O advogado Pedro Josephi, coordenador da Frente de Luta pelo Transporte Público de Pernambuco, escreve ao blog sobre a mais recente decisão estadual sobre os ônibus na RMR.
O Governo de Pernambuco, conforme noticia a imprensa, já retirou de circulação quase 200 ônibus que atendem ao Sistema de Transporte Público de Passageiros do Grande Recife (STPP/RMR) com a finalidade a reduzir os subsídios aportados pelo Estado no setor. Se compararmos com período pré-pandemia, são 300 ônibus a menos.
Ora, na verdade, isso se configura como uma diminuição da oferta de um serviço público essencial que é o transporte coletivo, e não poderia ser tomada tal medida sem uma consulta prévia, sem um debate mínimo com as comunidades e população diretamente afetada e muito menos sem a anuência do Conselho Superior de Transporte Metropolitano (CSTM).

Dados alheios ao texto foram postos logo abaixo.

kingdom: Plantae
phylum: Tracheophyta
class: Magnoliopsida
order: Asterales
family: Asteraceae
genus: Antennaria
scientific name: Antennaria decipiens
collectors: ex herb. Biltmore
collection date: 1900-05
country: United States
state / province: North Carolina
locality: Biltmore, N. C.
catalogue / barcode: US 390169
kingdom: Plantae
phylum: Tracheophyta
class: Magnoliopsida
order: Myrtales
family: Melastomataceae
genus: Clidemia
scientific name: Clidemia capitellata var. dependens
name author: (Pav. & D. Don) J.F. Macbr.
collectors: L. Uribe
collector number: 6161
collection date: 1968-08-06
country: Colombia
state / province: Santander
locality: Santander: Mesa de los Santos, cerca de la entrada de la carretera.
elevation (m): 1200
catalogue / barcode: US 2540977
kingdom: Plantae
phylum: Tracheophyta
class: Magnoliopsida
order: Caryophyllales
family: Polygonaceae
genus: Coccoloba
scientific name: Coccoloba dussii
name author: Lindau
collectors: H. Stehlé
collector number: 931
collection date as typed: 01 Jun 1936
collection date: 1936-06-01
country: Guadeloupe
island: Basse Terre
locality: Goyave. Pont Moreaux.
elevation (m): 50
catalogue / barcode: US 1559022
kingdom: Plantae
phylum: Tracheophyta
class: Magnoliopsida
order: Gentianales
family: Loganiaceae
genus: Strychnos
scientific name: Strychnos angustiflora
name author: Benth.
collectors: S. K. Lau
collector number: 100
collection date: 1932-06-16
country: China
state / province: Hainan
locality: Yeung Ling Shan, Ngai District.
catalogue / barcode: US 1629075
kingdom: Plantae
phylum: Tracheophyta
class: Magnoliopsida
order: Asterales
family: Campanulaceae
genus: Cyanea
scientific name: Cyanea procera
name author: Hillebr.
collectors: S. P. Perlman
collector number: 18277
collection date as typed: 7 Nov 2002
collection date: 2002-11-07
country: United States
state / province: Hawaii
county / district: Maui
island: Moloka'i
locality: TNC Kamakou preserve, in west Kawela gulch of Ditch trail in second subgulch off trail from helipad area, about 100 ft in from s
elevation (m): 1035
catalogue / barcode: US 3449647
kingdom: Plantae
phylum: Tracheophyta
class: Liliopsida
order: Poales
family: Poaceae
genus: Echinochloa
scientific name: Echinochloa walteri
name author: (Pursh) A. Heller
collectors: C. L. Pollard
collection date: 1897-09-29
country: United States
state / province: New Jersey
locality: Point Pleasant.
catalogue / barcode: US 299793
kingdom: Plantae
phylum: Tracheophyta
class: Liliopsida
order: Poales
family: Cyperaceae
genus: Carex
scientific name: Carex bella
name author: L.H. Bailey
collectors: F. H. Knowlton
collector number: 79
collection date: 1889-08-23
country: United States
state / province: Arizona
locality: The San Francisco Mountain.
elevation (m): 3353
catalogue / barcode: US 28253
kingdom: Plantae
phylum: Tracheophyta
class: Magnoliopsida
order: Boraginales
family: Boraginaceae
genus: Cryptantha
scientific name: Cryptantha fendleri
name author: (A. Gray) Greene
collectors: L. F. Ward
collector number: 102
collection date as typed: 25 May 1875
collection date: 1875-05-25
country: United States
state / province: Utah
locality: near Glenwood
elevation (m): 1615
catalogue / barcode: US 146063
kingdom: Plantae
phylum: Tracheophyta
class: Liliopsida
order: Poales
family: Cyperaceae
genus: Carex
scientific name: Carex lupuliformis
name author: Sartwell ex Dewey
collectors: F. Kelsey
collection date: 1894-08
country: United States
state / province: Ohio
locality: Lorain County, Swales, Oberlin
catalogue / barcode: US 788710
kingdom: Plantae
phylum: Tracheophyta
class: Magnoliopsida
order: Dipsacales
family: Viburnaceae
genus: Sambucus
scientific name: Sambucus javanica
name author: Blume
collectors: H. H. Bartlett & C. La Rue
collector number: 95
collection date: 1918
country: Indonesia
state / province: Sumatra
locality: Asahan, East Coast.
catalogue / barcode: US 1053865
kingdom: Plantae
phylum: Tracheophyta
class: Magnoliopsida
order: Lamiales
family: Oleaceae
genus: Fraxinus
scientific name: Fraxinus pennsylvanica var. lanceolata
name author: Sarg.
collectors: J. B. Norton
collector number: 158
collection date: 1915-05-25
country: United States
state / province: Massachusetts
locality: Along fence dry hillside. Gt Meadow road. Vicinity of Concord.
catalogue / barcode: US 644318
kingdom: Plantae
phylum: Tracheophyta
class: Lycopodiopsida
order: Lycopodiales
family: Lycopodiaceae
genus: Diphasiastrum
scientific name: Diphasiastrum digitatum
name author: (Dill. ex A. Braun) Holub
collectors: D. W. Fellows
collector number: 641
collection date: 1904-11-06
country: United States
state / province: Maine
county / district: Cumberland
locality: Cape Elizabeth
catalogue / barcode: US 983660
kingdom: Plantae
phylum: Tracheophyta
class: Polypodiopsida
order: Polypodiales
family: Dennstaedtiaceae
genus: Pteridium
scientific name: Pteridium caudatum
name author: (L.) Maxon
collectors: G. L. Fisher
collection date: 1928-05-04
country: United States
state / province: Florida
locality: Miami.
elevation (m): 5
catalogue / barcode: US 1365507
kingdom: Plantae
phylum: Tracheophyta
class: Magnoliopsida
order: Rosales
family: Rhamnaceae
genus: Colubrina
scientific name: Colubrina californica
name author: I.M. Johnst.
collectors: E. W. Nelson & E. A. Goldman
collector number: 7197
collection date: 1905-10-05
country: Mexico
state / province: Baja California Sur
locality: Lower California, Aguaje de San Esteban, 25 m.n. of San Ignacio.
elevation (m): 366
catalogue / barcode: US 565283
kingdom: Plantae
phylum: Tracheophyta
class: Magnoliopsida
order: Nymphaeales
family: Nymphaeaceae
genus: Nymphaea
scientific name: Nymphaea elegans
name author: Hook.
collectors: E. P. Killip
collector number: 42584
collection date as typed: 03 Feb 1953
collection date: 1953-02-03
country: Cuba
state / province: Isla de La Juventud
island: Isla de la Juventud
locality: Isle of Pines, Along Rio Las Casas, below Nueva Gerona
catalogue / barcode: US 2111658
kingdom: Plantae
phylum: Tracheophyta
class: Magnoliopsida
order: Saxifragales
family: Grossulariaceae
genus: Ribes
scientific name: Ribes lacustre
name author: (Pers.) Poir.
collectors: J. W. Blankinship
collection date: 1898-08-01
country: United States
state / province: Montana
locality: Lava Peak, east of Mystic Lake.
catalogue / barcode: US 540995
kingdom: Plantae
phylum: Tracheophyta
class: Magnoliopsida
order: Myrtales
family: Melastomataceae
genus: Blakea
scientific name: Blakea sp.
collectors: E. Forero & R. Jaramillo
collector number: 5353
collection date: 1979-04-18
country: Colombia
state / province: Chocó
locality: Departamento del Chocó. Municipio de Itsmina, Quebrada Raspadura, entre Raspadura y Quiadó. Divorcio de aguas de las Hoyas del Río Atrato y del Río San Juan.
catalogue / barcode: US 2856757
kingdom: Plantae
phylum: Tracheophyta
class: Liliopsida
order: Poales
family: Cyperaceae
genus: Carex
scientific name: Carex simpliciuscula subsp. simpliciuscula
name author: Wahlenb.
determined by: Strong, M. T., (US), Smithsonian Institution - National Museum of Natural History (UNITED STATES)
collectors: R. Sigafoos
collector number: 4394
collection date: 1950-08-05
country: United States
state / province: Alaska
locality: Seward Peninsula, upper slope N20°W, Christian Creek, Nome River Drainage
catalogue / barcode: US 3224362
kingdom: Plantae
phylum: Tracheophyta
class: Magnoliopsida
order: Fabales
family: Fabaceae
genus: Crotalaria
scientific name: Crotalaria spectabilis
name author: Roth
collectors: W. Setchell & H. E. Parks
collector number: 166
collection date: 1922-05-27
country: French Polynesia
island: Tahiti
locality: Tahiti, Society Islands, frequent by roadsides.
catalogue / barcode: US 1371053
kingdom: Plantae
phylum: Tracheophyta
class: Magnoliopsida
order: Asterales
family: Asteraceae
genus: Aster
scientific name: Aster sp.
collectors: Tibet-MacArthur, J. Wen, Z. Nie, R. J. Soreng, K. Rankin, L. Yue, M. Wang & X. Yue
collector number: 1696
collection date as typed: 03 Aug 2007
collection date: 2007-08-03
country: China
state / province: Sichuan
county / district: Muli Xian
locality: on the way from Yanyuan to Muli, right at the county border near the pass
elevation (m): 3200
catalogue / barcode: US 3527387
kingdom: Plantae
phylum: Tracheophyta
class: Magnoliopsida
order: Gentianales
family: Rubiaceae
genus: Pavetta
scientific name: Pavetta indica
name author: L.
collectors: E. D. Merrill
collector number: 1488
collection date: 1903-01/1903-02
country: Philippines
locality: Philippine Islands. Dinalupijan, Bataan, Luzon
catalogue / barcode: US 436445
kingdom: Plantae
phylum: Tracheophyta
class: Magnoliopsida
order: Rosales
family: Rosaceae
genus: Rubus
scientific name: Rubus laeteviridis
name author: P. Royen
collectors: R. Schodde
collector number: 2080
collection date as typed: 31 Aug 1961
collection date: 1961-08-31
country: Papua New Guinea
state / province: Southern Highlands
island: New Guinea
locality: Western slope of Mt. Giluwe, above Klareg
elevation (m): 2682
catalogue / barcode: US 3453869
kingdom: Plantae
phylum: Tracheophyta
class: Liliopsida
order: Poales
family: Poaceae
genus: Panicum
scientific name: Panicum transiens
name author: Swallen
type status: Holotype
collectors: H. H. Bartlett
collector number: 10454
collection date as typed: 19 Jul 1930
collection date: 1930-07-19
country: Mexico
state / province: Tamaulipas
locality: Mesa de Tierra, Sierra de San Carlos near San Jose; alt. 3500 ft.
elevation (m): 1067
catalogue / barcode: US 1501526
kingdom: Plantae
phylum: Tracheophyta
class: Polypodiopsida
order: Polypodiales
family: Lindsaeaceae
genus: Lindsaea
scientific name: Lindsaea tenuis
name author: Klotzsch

Conselho que não tem sido convocado pelo Governo do Estado desde dezembro de 2022, ou seja, a nova gestão sequer deu posse aos novos conselheiros, e obstaculiza o controle social e fiscalização pela sociedade civil de atitudes arbitrárias como a retirada dos ônibus. Tal situação ensejou, inclusive, representação que
apresentamos ao Ministério Público de Pernambuco nesta quarta-feira (23/08).
A população reclama diariamente da insuficiência de ônibus, do não cumprimento dos horários, das
mudanças abruptas de itinerários e da não eficiência do sistema de transporte. Quem circula e precisa do transporte coletivo se submete cotidianamente a humilhações e indignidade nos Terminais Integrados abarrotados ou ainda em longa espera para ir ao trabalho, faculdade ou chegar em casa. Os problemas são inúmeros e perpassam também pelo modelo de remuneração, de tarifa e pela ausência de licitação e monitoramento no STPP/RMR. A Frente de Luta pelo Transporte Público, em conjunto com outros atores, tem desde 2013 denunciado várias irregularidades, realizado protestos, ações e proposto mudanças estruturais no sistema para adequação à Política Nacional de Mobilidade Urbana (Lei nº 12.587/2012).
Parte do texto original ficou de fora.